The State Senate began debate on the annual budget today, and lo — it came to pass that the Senators voted (29-11) to adopt an amendment that will raise additional revenues and will do so in a progressive way!

The amendment freezes the state income tax rate at the current 5.15 percent, repealing a formula enacted in 2002 that automatically reduces the income tax rate when certain fiscal benchmarks are met. This formula has reduced the income tax from 5.3 percent to 5.15 percent since 2002. (Our friends at MassBudget have prepared this excellent analysis of the reasons that this formula compounds the problems of recent declines in state revenue.)

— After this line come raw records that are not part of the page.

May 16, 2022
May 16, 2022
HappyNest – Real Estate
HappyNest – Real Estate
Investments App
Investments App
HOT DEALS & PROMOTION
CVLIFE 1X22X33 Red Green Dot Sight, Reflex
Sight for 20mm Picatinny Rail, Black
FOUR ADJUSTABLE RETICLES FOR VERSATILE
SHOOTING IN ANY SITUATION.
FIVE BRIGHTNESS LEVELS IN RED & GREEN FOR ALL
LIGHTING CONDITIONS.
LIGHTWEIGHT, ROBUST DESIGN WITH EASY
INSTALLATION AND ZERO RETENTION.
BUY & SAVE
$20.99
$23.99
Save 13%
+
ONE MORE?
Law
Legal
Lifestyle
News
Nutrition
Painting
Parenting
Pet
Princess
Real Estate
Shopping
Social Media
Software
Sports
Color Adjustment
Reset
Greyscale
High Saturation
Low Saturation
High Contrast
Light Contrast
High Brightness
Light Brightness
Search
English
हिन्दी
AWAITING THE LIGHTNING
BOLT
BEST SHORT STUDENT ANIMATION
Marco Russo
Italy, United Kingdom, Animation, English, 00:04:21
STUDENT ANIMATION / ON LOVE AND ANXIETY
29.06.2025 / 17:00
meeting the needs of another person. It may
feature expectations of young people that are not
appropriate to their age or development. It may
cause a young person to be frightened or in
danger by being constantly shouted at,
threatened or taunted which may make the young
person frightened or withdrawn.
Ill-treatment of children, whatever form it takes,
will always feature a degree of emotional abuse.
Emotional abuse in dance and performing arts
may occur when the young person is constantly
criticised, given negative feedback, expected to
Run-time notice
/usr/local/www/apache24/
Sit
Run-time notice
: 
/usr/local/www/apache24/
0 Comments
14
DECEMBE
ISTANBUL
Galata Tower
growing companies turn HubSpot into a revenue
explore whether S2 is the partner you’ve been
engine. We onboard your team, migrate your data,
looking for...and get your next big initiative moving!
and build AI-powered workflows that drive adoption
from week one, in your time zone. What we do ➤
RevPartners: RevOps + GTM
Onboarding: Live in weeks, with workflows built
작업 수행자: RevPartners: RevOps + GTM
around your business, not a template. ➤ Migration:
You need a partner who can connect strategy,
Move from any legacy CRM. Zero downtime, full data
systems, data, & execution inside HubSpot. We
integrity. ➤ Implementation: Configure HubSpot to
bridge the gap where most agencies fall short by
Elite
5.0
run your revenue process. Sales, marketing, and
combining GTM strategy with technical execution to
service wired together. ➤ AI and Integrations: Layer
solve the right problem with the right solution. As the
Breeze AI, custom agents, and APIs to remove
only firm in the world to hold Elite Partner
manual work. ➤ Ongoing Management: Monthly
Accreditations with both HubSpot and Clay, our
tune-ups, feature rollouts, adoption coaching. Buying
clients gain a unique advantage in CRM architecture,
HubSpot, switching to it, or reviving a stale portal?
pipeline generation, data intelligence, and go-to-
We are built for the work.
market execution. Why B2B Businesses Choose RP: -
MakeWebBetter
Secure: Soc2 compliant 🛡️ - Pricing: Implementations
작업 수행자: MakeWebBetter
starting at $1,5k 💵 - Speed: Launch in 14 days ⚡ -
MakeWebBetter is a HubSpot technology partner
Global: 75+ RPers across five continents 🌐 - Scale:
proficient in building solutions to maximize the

The amendment allocates some of the revenue resulting from the income tax freeze to increasing the state’s Earned Income Tax Credit program, which helps low-income individuals and families meet the high cost of living in Massachusetts. The amendment also increases the personal income tax exemption, which benefits all taxpayers. Pending some more number crunching, I’ll speculate that for most taxpayers, the increase in the exemption will offset the freeze in the tax rate. The taxpayers for whom the increase in the exemption is least likely to offset the freeze in the tax rate are those at the upper part of the income spectrum.

So, good on the Senate. Will the House go along when the Senate and House meet to reconcile their respective budgets? As of now, the signs are not so good. Speaker DeLeo is vexed at the Senate for even debating tax policy when, in his view, the House did not relinquish its sole power to originate what our State Constitution calls “money bills.” He’s even threatening to go to court over the whole thing. Details here.

In any event, it’s a sure thing that the Speaker won’t go along unless his members convince him to do so.

One thought on “Hey Look: State Senate Takes a Step for Revenues and Tax Progressivity

  1. Oh NO! The Gloucester Republican said Democrats had a “hidden agenda” of protecting the income tax as a revenue source while also “redistributing” wealth without having to amend the Constitution to implement a graduated income tax.